Update-2:Germany Govt Oks 2010 Budget,Fed Net Borrow E100.3Bn
BERLIN (MNI) - Germany's government cabinet Wednesday approved a revised 2010 budget bill that foresees record net new borrowing next year due to decreasing tax revenue, rising unemployment-related spending and costly measures to counter the economic and financial crisis.
Federal net new borrowing is tabled at E85.8 billion in the reworked bill. In the initial draft, the government had aimed for E86.1 billion in net borrowing.
On top of the E85.8 billion, the government projects some E14.5 billion of federal net borrowing for its special funds to support financial institutions and stabilize the economy, which are administered outside the regular budget.
Finance Minister Wolfgang Schaeuble said at a press conference after the cabinet vote that federal gross borrowing will amount to E357 billion next year. A senior finance ministry source, though, had pointed on Sunday to uncertainties regarding gross borrowing in 2010 because it is difficult to estimate how big the actual funding need for the government's Financial Market Stabilization Fund (Soffin) will be.
The budget assumptions are based on the "rather cautious" projections of 1.2% GDP growth next year, the Minister said. The interest rate risk to the budget is "limited," he reckoned. "I don't believe that we will have to expect dramatic interest rate developments in the eurozone," he said.
In a meeting of the parliamentary budget committee today, Schaeuble said the measures foreseen in the budget bill had an economic stimulus effect of 1% of GDP. "The crisis has not been overcome," he said, warning that job market developments next year are a risk to the budget assumptions.
The 2010 budget bill had to be reworked due to the change of government this autumn. The finance ministry hopes that the budget will be passed by parliament by the end of March. Traditionally, borrowing targets are altered somewhat in the parliamentary process.

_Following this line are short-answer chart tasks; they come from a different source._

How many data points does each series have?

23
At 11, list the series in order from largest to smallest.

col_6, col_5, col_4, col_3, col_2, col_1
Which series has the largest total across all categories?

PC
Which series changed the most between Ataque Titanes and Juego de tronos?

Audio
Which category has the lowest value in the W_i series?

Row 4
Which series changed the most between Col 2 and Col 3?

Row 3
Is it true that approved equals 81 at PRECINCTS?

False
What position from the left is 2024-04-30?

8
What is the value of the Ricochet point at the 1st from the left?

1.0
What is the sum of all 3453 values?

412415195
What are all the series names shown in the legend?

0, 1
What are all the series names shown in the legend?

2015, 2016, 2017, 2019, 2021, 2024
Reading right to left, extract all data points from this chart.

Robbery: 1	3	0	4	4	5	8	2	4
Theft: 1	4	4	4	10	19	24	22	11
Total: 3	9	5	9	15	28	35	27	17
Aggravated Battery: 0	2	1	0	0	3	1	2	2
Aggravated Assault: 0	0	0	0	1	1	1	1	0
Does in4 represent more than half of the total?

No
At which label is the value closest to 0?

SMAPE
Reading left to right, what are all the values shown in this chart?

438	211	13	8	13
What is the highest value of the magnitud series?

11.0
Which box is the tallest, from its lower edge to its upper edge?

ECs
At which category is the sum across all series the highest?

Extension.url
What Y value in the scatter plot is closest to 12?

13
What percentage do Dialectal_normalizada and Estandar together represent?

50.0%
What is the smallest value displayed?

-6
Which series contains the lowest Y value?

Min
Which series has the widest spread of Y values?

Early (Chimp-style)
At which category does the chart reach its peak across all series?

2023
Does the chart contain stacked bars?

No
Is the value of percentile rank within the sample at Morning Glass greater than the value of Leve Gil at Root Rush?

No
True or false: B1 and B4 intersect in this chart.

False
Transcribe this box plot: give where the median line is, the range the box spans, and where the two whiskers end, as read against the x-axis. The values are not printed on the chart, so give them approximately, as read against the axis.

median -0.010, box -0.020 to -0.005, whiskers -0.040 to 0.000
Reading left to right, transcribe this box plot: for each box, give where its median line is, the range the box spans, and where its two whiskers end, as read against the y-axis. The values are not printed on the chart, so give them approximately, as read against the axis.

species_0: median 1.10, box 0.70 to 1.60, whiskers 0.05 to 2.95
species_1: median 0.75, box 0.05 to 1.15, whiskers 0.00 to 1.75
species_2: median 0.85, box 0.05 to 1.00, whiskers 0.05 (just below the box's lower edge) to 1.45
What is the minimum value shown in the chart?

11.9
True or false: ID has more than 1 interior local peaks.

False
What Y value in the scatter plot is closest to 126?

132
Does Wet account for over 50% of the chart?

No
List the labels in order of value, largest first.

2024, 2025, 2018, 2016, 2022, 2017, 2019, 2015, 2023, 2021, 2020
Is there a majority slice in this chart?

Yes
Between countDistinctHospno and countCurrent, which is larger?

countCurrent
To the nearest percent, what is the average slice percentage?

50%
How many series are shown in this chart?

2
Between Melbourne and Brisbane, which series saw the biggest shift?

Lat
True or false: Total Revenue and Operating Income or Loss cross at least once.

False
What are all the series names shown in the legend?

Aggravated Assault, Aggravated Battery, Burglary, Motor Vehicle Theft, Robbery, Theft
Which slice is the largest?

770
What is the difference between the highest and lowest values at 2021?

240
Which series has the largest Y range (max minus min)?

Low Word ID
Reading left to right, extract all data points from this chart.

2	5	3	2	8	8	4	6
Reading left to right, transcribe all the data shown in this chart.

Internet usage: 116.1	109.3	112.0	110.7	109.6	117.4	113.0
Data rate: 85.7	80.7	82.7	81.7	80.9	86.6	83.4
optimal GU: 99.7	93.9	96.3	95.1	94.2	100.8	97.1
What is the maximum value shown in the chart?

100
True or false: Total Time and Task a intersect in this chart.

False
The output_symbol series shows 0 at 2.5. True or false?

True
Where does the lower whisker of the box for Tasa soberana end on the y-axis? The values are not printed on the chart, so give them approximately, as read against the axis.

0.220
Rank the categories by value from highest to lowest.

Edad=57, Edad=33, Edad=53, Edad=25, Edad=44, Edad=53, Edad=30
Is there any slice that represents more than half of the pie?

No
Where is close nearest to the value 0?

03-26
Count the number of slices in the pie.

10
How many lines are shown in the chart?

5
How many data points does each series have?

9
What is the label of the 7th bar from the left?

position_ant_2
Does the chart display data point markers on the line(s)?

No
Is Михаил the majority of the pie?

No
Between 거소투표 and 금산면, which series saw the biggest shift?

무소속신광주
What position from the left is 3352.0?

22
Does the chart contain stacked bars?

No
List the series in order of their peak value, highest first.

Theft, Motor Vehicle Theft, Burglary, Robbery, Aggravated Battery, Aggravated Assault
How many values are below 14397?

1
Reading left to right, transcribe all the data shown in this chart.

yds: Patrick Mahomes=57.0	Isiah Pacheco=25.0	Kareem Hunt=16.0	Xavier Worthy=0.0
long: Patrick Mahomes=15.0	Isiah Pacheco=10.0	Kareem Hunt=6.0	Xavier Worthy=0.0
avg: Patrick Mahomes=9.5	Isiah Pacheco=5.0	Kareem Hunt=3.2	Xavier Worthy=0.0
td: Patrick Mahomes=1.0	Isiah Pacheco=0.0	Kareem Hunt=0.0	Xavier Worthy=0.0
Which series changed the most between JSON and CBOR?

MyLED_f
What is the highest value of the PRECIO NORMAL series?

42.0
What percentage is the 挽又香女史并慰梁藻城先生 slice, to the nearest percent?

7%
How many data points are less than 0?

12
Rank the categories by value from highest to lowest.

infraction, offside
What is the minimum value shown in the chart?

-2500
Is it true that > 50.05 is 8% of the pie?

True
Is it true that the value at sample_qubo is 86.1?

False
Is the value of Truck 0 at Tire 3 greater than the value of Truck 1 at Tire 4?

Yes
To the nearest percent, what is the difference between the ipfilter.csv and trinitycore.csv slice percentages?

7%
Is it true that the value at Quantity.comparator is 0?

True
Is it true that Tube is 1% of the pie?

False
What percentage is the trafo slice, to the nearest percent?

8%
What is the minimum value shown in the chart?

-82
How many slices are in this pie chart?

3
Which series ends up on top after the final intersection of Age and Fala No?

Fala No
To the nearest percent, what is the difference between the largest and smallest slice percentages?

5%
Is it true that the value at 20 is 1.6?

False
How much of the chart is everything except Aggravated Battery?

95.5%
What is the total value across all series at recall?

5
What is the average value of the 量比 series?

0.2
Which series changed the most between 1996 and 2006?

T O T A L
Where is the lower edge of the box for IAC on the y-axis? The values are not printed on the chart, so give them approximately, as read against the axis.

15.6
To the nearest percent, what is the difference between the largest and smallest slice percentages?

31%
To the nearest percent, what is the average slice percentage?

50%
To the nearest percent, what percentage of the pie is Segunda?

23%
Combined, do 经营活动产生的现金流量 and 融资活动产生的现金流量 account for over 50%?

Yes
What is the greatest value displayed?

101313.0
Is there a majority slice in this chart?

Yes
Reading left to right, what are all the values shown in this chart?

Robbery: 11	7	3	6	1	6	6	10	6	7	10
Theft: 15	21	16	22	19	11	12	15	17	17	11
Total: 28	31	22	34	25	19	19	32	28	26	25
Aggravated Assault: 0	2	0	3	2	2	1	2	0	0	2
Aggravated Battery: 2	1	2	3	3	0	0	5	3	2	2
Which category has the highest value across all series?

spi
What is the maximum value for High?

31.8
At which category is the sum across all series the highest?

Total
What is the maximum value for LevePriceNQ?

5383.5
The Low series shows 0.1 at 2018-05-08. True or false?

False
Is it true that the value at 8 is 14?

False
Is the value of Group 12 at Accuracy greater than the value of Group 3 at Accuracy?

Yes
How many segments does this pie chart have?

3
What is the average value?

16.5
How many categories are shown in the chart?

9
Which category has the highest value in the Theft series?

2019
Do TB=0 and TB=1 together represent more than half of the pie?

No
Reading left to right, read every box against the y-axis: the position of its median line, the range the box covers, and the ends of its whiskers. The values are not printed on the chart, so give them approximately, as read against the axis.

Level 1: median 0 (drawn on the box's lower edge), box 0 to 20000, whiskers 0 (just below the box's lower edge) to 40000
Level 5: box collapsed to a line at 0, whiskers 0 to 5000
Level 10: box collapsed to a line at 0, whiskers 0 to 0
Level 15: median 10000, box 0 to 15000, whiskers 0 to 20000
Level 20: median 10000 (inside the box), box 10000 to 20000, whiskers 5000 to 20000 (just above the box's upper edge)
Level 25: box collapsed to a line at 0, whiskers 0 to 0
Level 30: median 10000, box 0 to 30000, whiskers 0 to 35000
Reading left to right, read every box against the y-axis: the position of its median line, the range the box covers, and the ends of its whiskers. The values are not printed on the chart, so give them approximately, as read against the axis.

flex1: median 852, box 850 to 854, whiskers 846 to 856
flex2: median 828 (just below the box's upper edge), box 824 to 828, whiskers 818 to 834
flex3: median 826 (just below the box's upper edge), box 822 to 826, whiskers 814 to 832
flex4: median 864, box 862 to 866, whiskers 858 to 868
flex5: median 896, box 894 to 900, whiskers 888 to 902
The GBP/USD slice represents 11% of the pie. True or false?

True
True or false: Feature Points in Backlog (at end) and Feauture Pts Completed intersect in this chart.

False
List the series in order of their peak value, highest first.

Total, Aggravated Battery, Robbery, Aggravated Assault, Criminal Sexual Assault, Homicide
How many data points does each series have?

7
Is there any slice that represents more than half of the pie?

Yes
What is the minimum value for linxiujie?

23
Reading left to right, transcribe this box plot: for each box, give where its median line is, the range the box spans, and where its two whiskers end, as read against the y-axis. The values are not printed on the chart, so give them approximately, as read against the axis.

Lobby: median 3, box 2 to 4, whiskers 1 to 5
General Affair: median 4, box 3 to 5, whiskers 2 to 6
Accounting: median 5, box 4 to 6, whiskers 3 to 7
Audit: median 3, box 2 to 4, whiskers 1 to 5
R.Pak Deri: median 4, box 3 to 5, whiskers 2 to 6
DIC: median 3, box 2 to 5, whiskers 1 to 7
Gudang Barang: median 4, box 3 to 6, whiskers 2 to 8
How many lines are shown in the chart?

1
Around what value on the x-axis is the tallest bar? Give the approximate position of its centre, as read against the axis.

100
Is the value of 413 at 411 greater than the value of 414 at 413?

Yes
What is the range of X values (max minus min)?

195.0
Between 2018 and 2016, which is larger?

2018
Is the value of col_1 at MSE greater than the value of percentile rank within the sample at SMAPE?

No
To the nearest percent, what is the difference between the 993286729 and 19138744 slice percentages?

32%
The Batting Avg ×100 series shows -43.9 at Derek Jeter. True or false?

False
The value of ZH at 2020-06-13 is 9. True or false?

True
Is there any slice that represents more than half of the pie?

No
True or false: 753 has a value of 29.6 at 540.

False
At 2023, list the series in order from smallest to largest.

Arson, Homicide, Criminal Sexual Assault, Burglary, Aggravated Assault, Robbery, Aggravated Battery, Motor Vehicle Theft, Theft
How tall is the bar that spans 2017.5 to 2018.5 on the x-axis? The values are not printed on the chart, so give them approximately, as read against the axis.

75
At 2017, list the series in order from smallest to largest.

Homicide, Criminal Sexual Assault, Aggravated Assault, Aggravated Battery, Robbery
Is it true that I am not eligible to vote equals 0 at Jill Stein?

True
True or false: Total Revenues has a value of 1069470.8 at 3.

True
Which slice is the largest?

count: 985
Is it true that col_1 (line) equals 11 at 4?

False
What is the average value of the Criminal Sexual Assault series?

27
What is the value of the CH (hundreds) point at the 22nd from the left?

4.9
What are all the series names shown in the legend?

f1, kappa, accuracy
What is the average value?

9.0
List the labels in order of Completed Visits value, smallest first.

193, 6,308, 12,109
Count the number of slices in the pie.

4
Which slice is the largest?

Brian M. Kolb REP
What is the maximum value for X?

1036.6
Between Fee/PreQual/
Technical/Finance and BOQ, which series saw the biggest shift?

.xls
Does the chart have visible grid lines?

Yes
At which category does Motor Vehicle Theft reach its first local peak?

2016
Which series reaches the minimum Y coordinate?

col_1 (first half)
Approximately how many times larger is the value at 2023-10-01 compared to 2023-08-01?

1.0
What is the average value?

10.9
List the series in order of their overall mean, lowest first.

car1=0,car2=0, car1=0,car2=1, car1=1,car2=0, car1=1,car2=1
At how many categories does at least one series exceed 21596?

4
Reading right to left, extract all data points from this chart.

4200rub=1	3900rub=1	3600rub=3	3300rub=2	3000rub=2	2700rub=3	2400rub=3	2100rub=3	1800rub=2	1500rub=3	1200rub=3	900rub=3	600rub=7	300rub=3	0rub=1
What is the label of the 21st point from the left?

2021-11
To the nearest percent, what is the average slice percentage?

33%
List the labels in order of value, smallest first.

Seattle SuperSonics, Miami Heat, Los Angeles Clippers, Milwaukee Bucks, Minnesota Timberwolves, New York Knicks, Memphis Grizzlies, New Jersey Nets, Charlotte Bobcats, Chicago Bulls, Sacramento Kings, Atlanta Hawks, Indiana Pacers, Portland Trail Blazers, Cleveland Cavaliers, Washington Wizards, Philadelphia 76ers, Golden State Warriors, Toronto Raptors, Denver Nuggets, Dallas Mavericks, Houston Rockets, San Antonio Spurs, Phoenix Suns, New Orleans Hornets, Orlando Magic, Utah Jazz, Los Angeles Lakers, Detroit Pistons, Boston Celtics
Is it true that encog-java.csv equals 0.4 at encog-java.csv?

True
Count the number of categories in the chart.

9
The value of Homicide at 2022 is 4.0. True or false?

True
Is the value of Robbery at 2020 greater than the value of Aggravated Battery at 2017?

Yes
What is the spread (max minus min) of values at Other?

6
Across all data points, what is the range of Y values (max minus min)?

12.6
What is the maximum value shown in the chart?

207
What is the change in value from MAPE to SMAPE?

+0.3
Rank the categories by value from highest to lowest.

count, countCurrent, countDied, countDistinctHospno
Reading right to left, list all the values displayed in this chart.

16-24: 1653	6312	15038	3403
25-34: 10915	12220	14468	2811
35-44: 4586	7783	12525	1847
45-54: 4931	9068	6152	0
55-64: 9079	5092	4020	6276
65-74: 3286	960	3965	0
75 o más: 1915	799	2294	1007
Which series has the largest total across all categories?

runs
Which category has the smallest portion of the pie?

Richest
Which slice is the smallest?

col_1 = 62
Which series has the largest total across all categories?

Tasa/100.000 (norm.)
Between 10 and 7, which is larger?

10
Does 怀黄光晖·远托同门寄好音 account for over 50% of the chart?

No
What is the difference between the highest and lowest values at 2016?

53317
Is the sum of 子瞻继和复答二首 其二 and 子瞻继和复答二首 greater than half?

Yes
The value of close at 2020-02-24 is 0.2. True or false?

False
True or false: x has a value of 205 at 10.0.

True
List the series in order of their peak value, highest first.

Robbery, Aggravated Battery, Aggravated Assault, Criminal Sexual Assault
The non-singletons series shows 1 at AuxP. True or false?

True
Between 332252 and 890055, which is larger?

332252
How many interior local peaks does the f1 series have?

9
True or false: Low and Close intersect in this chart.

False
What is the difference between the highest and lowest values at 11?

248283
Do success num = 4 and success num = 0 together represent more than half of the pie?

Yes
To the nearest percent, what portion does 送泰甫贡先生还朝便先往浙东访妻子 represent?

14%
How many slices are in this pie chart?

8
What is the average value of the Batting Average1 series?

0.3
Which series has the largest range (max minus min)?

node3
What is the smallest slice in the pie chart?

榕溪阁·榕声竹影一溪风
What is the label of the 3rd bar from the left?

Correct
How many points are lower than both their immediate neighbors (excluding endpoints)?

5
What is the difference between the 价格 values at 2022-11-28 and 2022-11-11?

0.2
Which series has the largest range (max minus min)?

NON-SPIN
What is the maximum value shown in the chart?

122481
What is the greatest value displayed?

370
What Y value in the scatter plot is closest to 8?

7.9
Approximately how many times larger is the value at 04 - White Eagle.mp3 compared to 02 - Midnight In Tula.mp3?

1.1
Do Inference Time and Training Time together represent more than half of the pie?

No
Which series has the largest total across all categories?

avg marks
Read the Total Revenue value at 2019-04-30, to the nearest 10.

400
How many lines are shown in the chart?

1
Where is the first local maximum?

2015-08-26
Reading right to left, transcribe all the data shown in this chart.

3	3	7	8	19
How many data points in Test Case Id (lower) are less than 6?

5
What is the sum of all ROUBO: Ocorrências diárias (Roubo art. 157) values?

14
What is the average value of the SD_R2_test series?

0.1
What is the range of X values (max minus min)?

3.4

Schaeuble reaffirmed that the government will start to cut the structural deficit of E70 billion by E10 billion each year to meet the federal deficit limit of 0.35% of GDP in 2016 set under the German debt limitation rule. However, he categorically ruled out a raise of value added tax rates in the current legislature until autumn 2013.
Schaeuble said Greece's current budget difficulties showed what happened if consolidation is delayed for too long. "Greece is causing us a lot of worries," he remarked.
Germany's total public deficit will likely amount to between 2.9% and 3.1% of GDP this year, the Minister told parliamentarians in the budget committee meeting. "We will know the exact amount only at the start of 2010," he said. For the coming year he first predicted a deficit of 5% of GDP, yet on presenting the budget to the press later he corrected that, saying it will be "rather close to 6% than 5%."
Schaeuble stressed that it is "essential for the sustainability of the European currency" that Germany adhere to the principles of the EU Stability and Growth Pact. The stability of the euro on international markets has to be preserved over the coming years, he said. "There exist significant dangers," he warned, without specifying what these risks were.
The revised 2010 budget bill foresees federal spending next year of E325.4 billion, down from E327.7 billion in the initial bill.
Federal tax revenue in 2010 is now estimated at E211.9 billion, down from E213.8 billion in the previous draft. Other income is projected at E27.7 billion, slightly below the E27.8 billion in the initial bill. This includes proceeds from highway tolls, distributed dividends and the Bundesbank profit.
The budget calculations already include some E3.9 billion in federal tax revenue losses next year from the tax cuts foreseen under the government's growth acceleration bill. However, it is still unclear whether there will be a majority for the tax cut bill on Friday in the upper house of parliament, the Bundesrat, which represents the 16 states. The lower house, the Bundestag, has already approved the bill.
Due to slightly better economic trends and lower unemployment than previously expected, the ministry now projects actual federal net new borrowing for the current year at only E37.5 billion, down from the E49.1 billion forecast in the second 2009 supplementary budget. On top of that it expects a net borrowing need of some E23.5 billion for its special funds.